Artikel 6 Einde-afvalfase
1. Sommige specifieke afvalstoffen zijn niet langer afvalstoffen in de zin van artikel 3, punt 1), wanneer zij een behandeling voor nuttige toepassing, waaronder een recyclingsbehandeling, hebben ondergaan en voldoen aan specifieke criteria die opgesteld moeten worden onder de volgende voorwaarden:
a. a) de stof of het voorwerp wordt gebruikelijk toegepast voor specifieke doelen;
b) er is een markt voor of vraag naar de stof of het voorwerp;
c) de stof of het voorwerp voldoet aan de technische voorschriften voor de specifieke doelen en aan de voor producten geldende wetgeving en normen; en tevens
d) het gebruik van de stof of het voorwerp heeft over het geheel genomen geen ongunstige effecten voor het milieu of de menselijke gezondheid (…).
Artikel 41 Intrekking en overgangsbepalingen
De Richtlijnen 75/439/EEG, 91/689/EEG en 2006/12/EG worden met ingang van 12 december 2010 ingetrokken.
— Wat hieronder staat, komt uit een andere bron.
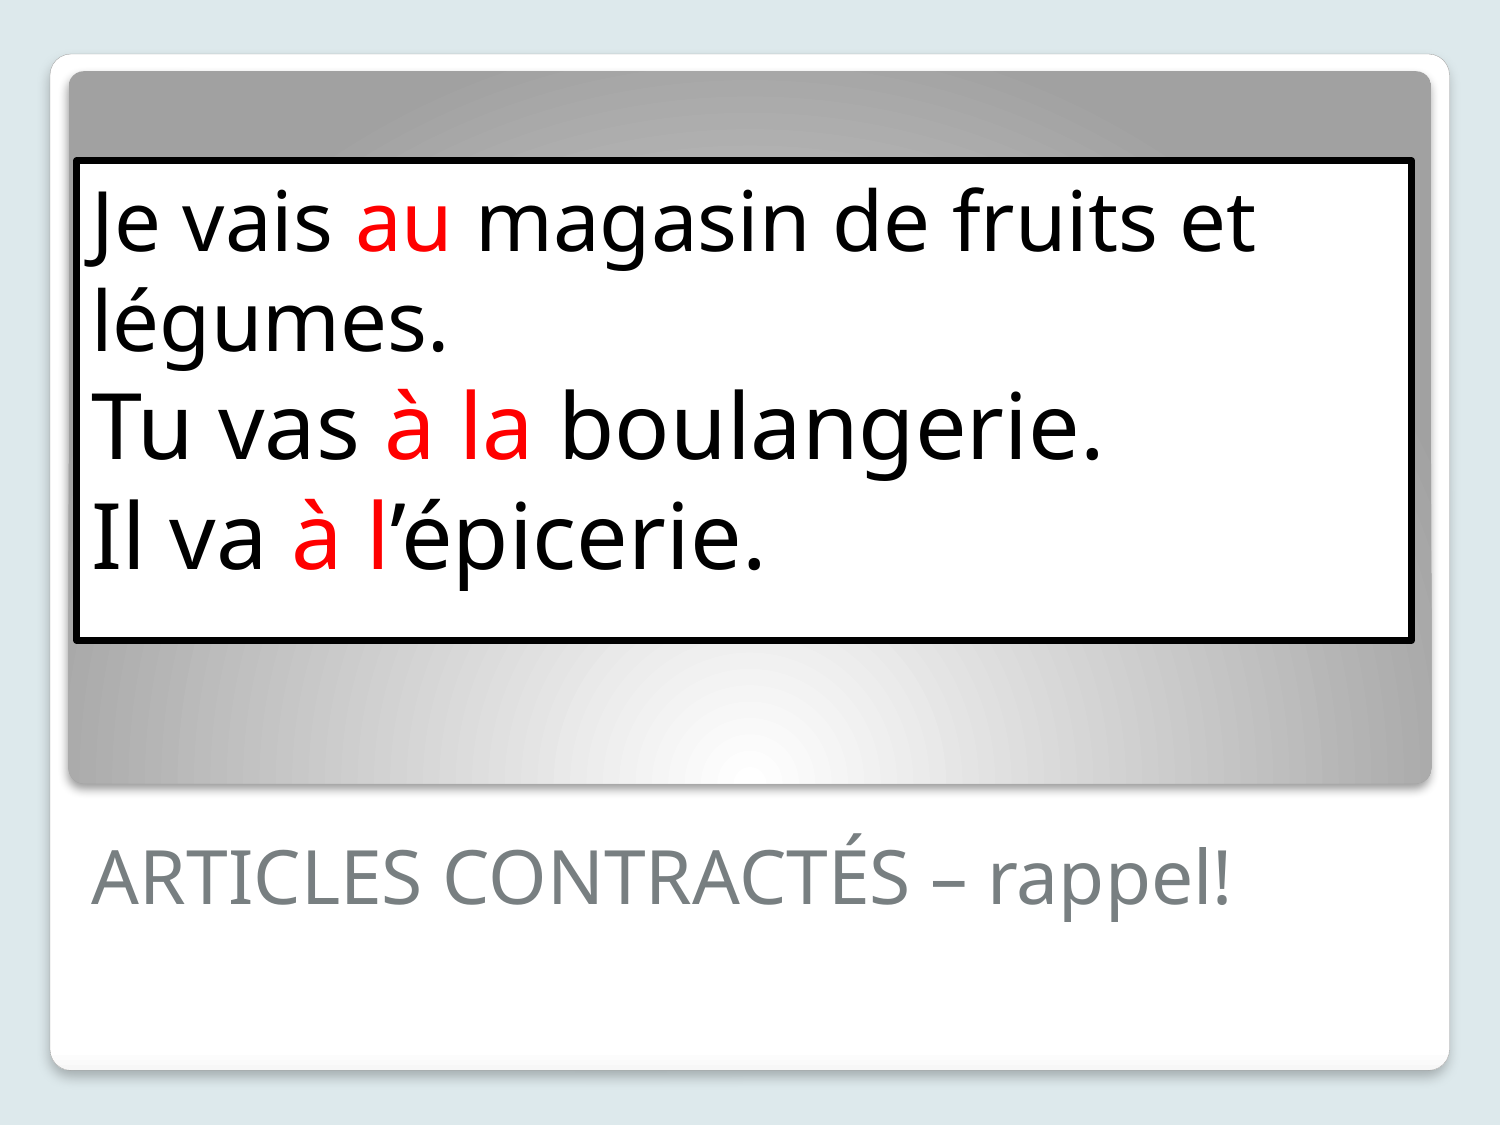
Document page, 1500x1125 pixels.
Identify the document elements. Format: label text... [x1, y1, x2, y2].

title ARTICLES CONTRACTÉS – rappel! [76, 808, 1420, 920]
text_box Je vais au magasin de fruits et légumes. Tu vas à la boulangerie. Il va à l’épicerie. [73, 157, 1415, 644]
Verwijzingen naar de ingetrokken richtlijnen gelden als verwijzingen naar deze richtlijn en worden gelezen volgens de in bijlage V opgenomen concordantietabel.
2. Het is verboden handelingen te verrichten als bedoeld in artikel 2, onder 35, van de EG-verordening overbrenging van afvalstoffen (…).
Onze Minister heeft tot taak zorg te dragen voor de bestuursrechtelijke handhaving van het bepaalde bij of krachtens:
d. de EG-verordening overbrenging van afvalstoffen.
4. Onze Minister heeft tot taak zorg te dragen voor de bestuursrechtelijke handhaving van de bij of krachtens hoofdstuk 10 gestelde verplichtingen, voor zover zij betrekking hebben op:
a. overbrengen van afvalstoffen als bedoeld in titel 10.7 (…).
Wet algemene bepalingen omgevingsrecht
Onze betrokken Minister is bevoegd tot oplegging van een last onder bestuursdwang ter handhaving van het bepaalde bij of krachtens de betrokken wet in gevallen waarin:
a. hem de zorg voor de bestuursrechtelijke handhaving daarvan is opgedragen, of
b. geen ander bestuursorgaan daartoe bevoegd is.